Our review of the evidence, as well as our careful examination of the newspaper articles in their entirety, permits no reasonable conclusion other than that the publications of which the plaintiff complains constituted fair and accurate reporting and commentary related to her criminal trial, a matter of public interest. The plaintiff has failed to demonstrate the existence of any issue of material fact related to the allegedly libelous statements of which she complains.2 Further, on *241the basis of the evidence, we conclude, as a matter of law, that the defendants acted under a qualified privilege and were thereby immune from liability. See Goodrich v. Waterbury Republican-American, Inc., 188 Conn. 107, 117, 121, 448 A.2d 1317 (1982) (opinion privileged as fair comment where facts upon which it is based are truly stated or privileged and where comment is recognizable statement of opinion); Burton v. American Lawyer Media, Inc., 83 Conn. App. 134, 137-38, 847 A.2d 1115 (fair and accurate representations of public proceedings privileged), cert. denied, 270 Conn. 914, 853 A.2d 526 (2004); Miles v. Perry, 11 Conn. App. 584, 595, 529 A.2d 199 (1987) (“[t]he privilege of fair comment is a common law qualified privilege arising out of an occasion to express an opinion or otherwise comment on matters of public interest”). Accordingly, the court properly rendered judgment in the defendants’ favor.3
The judgment is affirmed.
The plaintiff brought this action against The Day Publishing Company as well as four of its employees: Reid MacCluggage, Lance Johnson, Stan DeCoster and Izaskun Larraneta. It is not in dispute that, at all times relevant, MacCluggage was the chief executive officer of The Day Publishing Company, Johnson was the managing editor of The Day, and DeCoster and Larraneta were news reporters for The Day.

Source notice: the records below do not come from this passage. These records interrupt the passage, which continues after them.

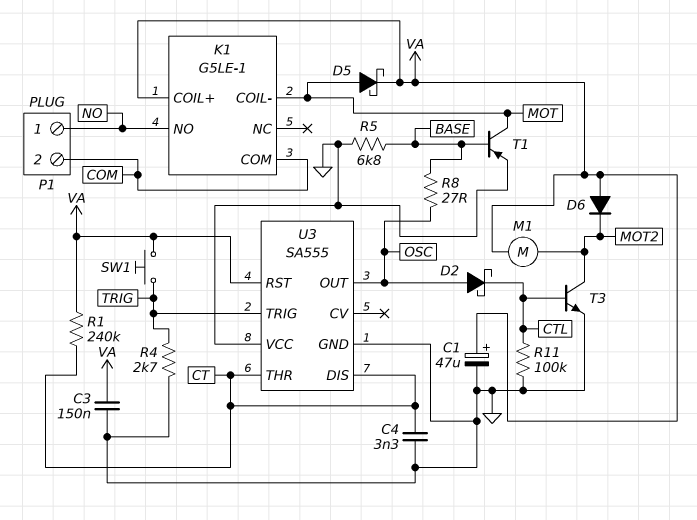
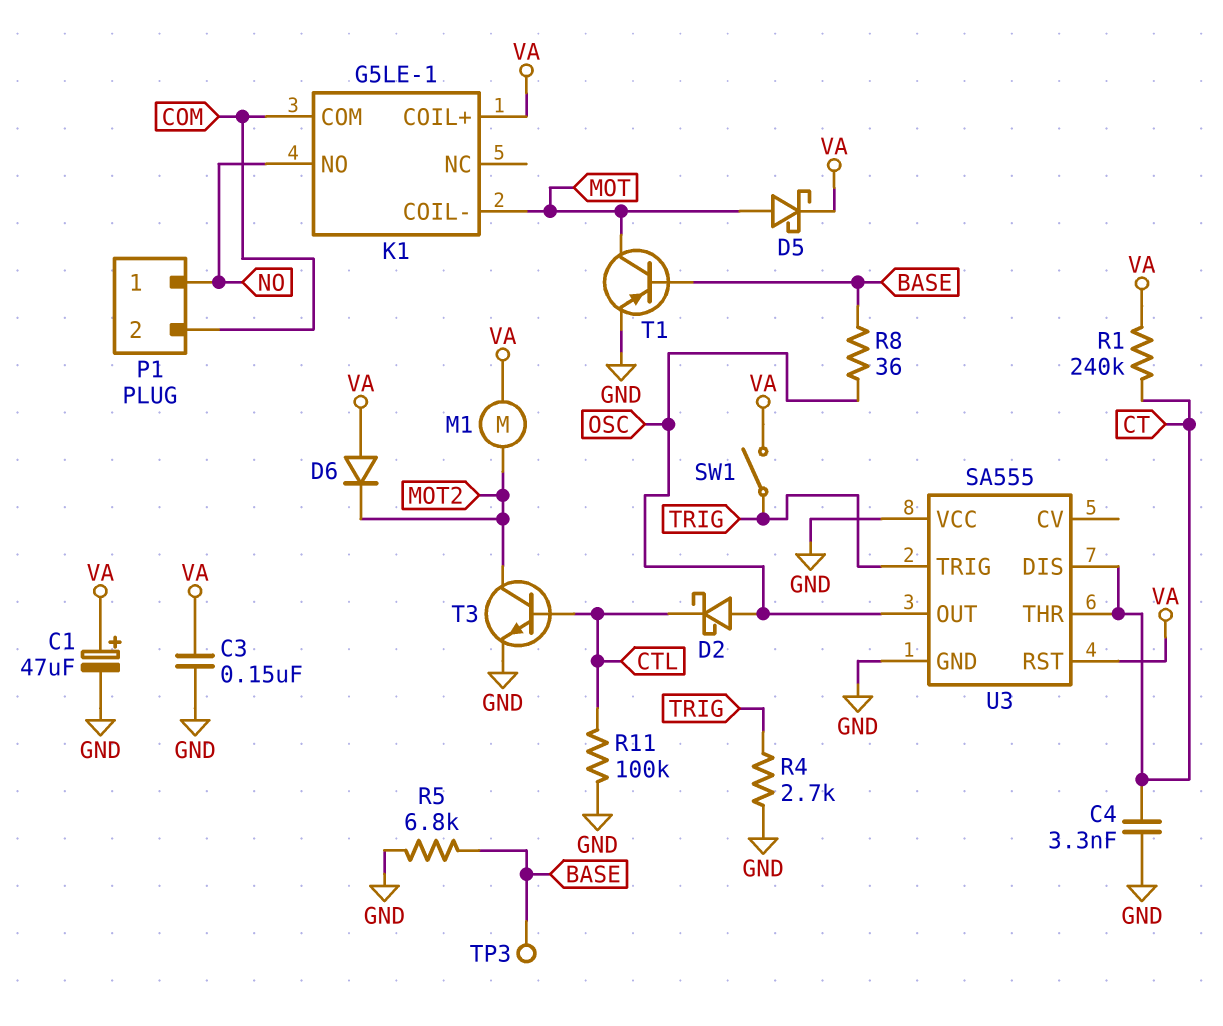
R8: 27 (BASE, OSC) -> 36 (BASE, OSC)
SW1: button (TRIG, VA) -> switch (TRIG, VA)
TP3: none -> test point (BASE)

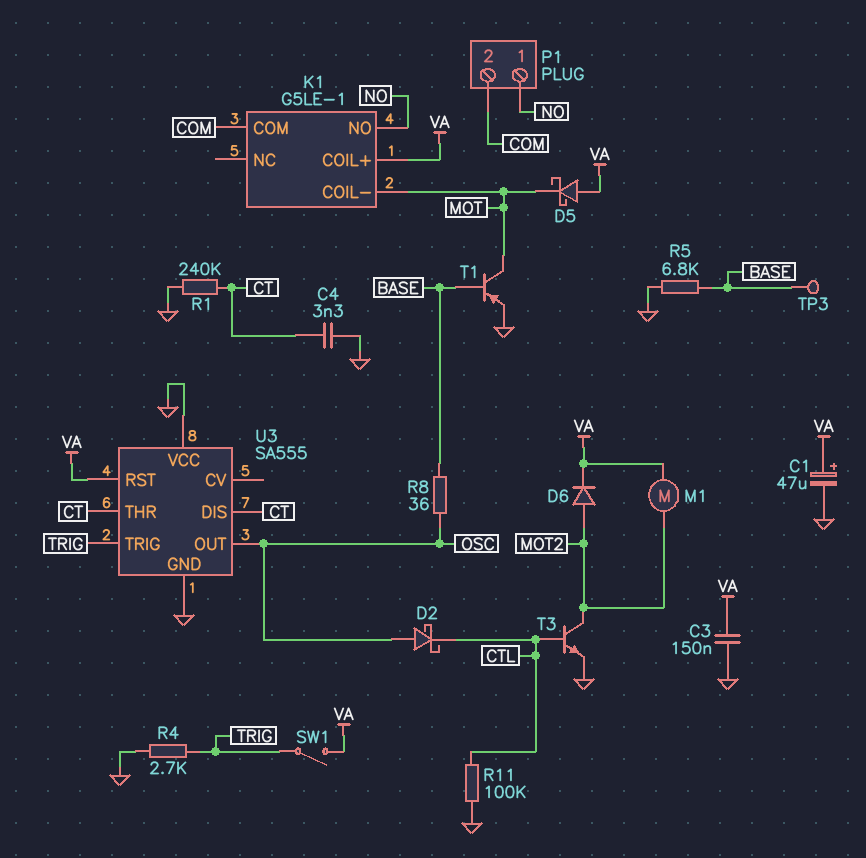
D5: schottky (A MOT, K VA) -> schottky (A VA, K MOT)
D6: diode (A VA, K MOT2) -> diode (A MOT2, K VA)
R1: 240k (CT, VA) -> 240k (CT, GND)

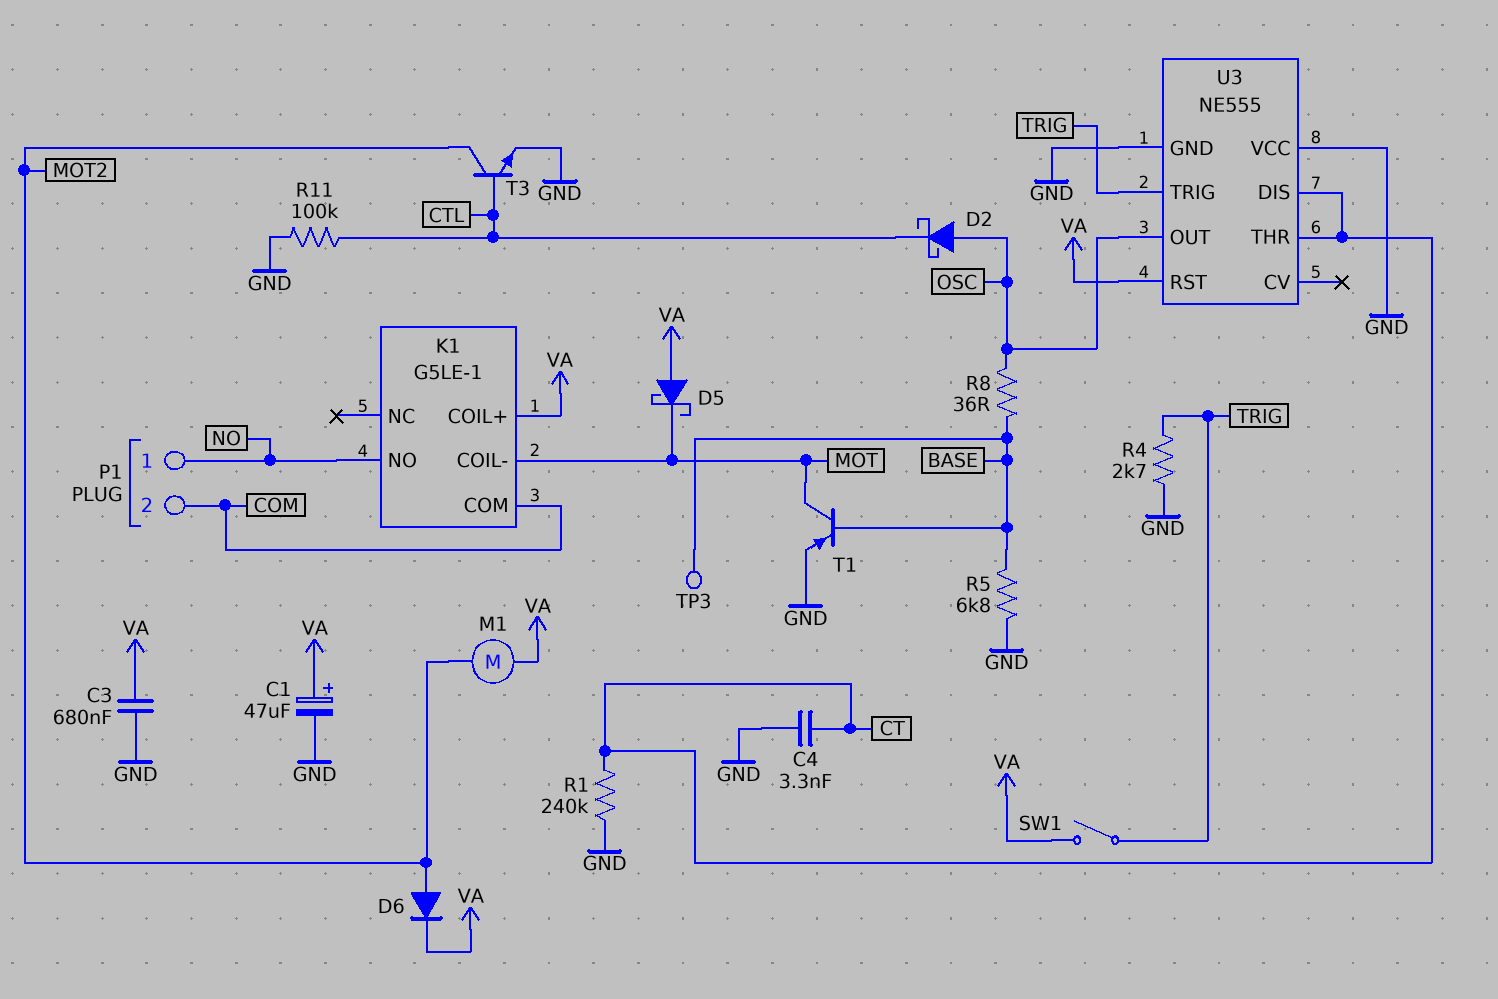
C3: 150nF (GND, VA) -> 680nF (GND, VA)
U3: SA555 -> NE555

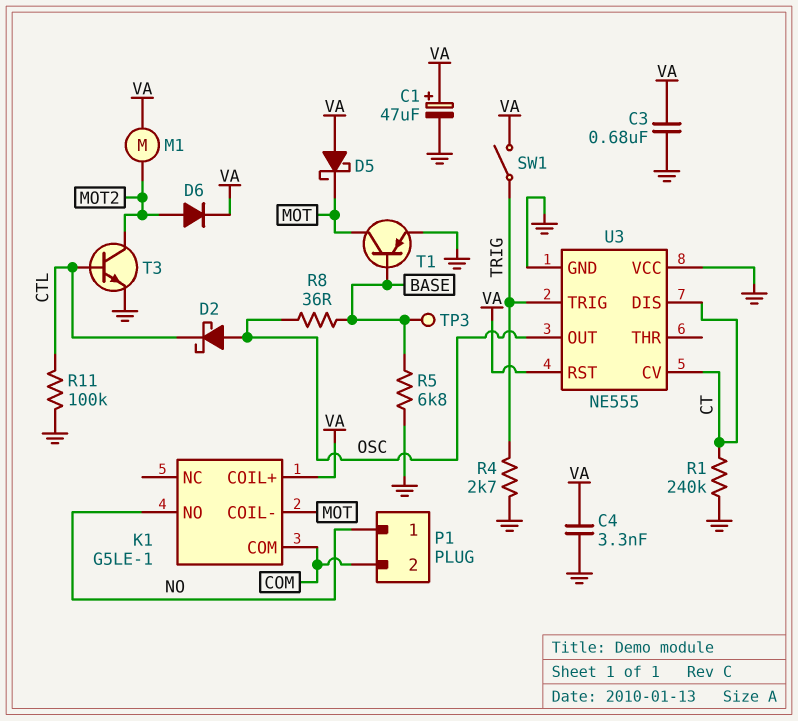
C4: 3.3nF (CT, GND) -> 3.3nF (GND, VA)
U3 pin CV: none -> CT
U3 pin THR: CT -> none

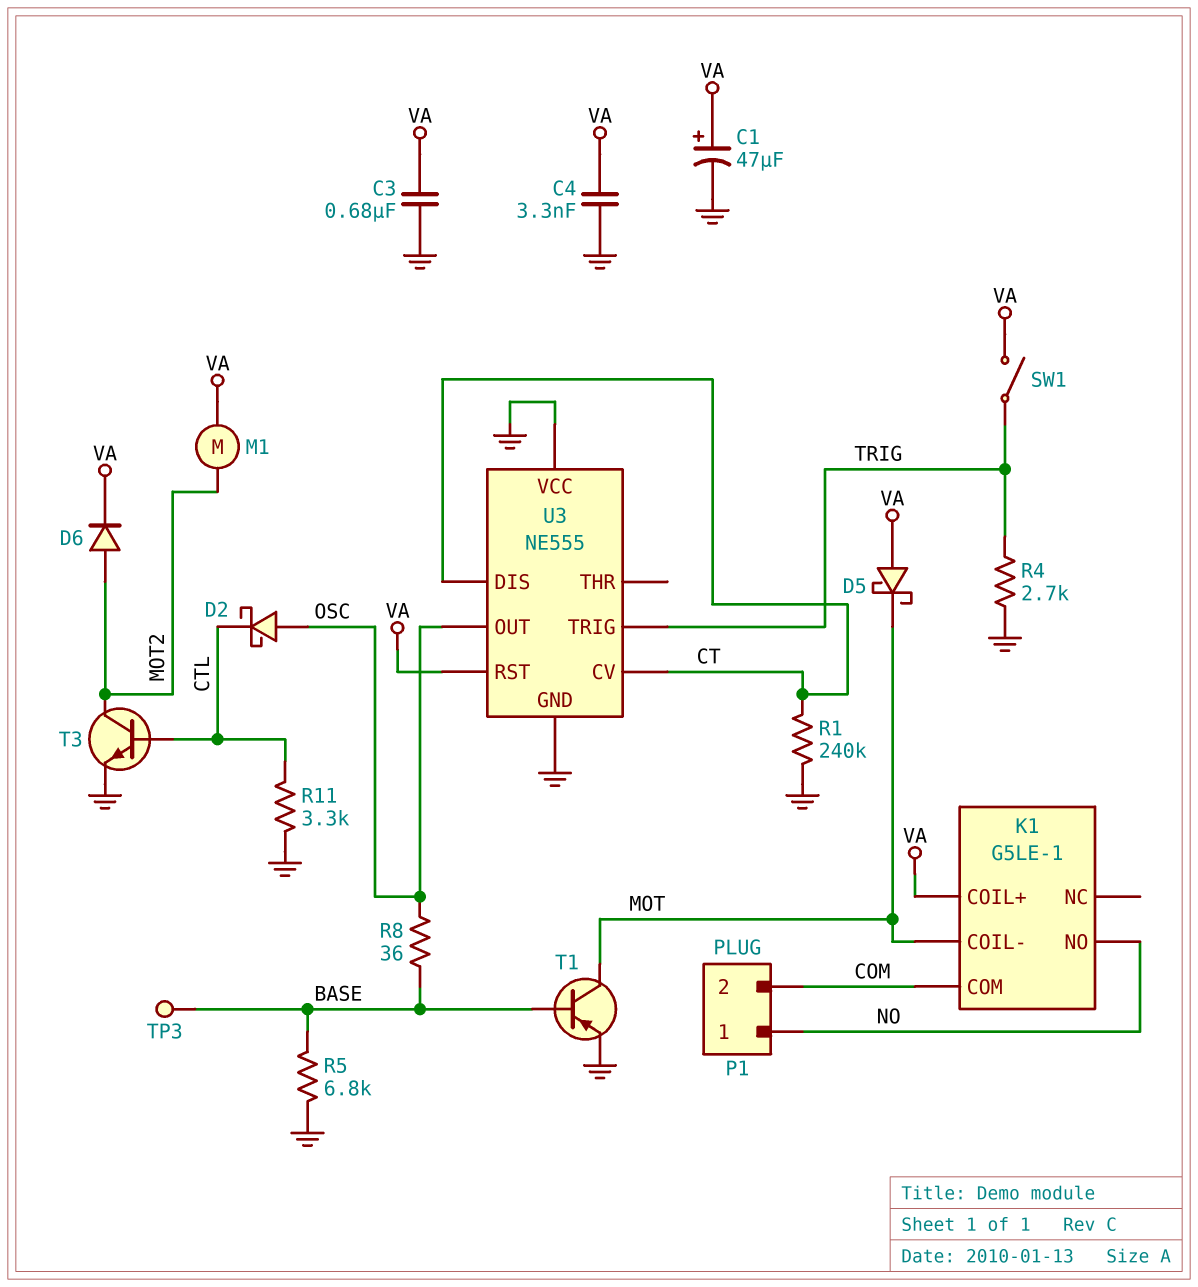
R11: 100k (CTL, GND) -> 3.3k (CTL, GND)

We likewise conclude that the plaintiff failed to demonstrate that a genuine issue of material fact existed concerning her allegation that the defendants acted with actual malice. The defendants submitted evidence that the opinions and the information about the plaintiffs criminal trial *241expressed in the articles were accurately based on court records, interviews with persons associated with the plaintiffs trial and the opinions of persons with knowledge of the trial and the issues subsumed therein. The plaintiff failed to rebut this evidence with any relevant evidence.
The plaintiff properly argues that the court, in its memorandum of decision, improperly stated that certain of the statements on which the plaintiff based her causes of action were made by “defense attorneys that were involved in the plaintiffs criminal proceedings.” The articles clearly indicate that the challenged statements were made by attorneys who were not associated with the trial. The court’s misstatement, however, was of no consequence to its analysis. It is obvious from the court’s analysis that it deemed the content of the statements of opinion published, and not their source, to be dispositive.